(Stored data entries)
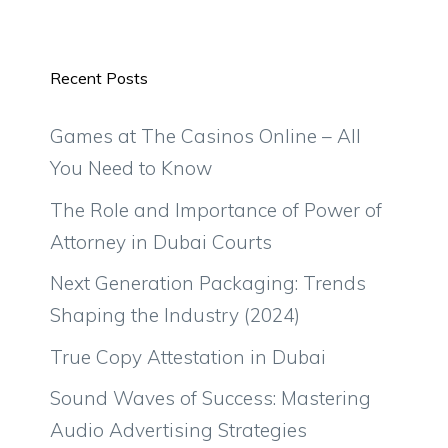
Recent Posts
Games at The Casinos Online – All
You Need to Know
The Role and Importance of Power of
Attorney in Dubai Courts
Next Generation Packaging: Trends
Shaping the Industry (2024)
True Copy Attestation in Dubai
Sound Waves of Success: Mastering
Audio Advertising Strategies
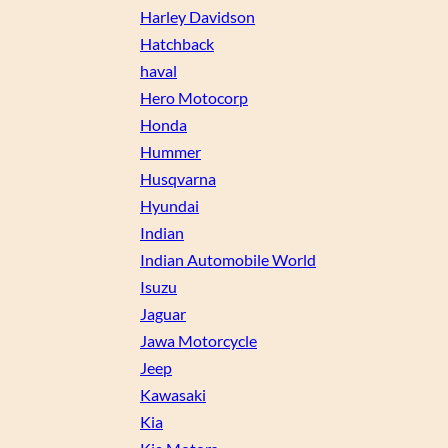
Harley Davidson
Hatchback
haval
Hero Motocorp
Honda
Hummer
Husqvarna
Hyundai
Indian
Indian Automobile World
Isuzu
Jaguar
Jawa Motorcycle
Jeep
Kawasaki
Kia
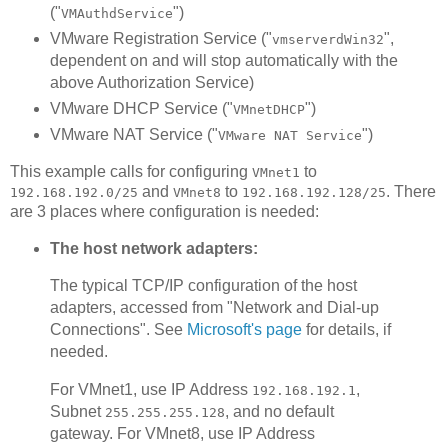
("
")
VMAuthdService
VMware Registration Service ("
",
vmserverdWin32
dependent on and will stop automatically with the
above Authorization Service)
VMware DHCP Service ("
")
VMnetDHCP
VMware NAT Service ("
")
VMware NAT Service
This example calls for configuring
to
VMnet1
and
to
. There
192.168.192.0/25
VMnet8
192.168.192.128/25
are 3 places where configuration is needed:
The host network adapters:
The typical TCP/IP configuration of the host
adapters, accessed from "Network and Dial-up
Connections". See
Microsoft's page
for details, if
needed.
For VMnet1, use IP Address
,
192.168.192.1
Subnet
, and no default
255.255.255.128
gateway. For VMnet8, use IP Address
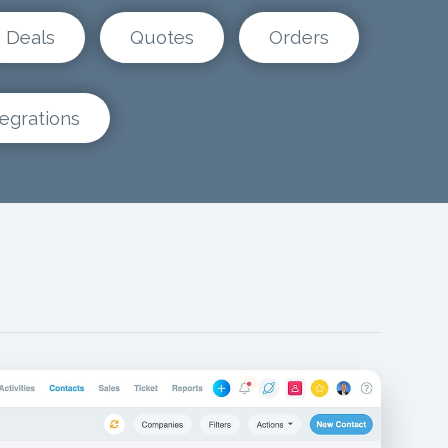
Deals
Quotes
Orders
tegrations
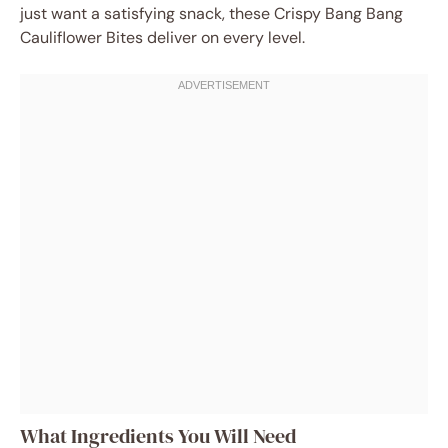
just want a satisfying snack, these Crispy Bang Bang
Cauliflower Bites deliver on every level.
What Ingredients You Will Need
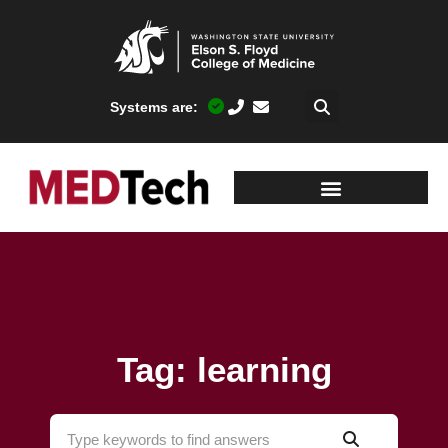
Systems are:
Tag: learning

> **Action item**: Reproduce every line of text from the listing above verbatim, leaving out the pictures.

> **Task result**:
Recent Posts
Games at The Casinos Online – All
You Need to Know
The Role and Importance of Power of
Attorney in Dubai Courts
Next Generation Packaging: Trends
Shaping the Industry (2024)
True Copy Attestation in Dubai
Sound Waves of Success: Mastering
Audio Advertising Strategies
Harley Davidson
Hatchback
haval
Hero Motocorp
Honda
Hummer
Husqvarna
Hyundai
Indian
Indian Automobile World
Isuzu
Jaguar
Jawa Motorcycle
Jeep
Kawasaki
Kia
("
")
VMAuthdService
VMware Registration Service ("
",
vmserverdWin32
dependent on and will stop automatically with the
above Authorization Service)
VMware DHCP Service ("
")
VMnetDHCP
VMware NAT Service ("
")
VMware NAT Service
This example calls for configuring
to
VMnet1
and
to
. There
192.168.192.0/25
VMnet8
192.168.192.128/25
are 3 places where configuration is needed:
The host network adapters:
The typical TCP/IP configuration of the host
adapters, accessed from "Network and Dial-up
Connections". See
Microsoft's page
for details, if
needed.
For VMnet1, use IP Address
,
192.168.192.1
Subnet
, and no default
255.255.255.128
gateway. For VMnet8, use IP Address
Deals
Quotes
Orders
tegrations
just want a satisfying snack, these Crispy Bang Bang
Cauliflower Bites deliver on every level.
What Ingredients You Will Need
Systems are:
Tag: learning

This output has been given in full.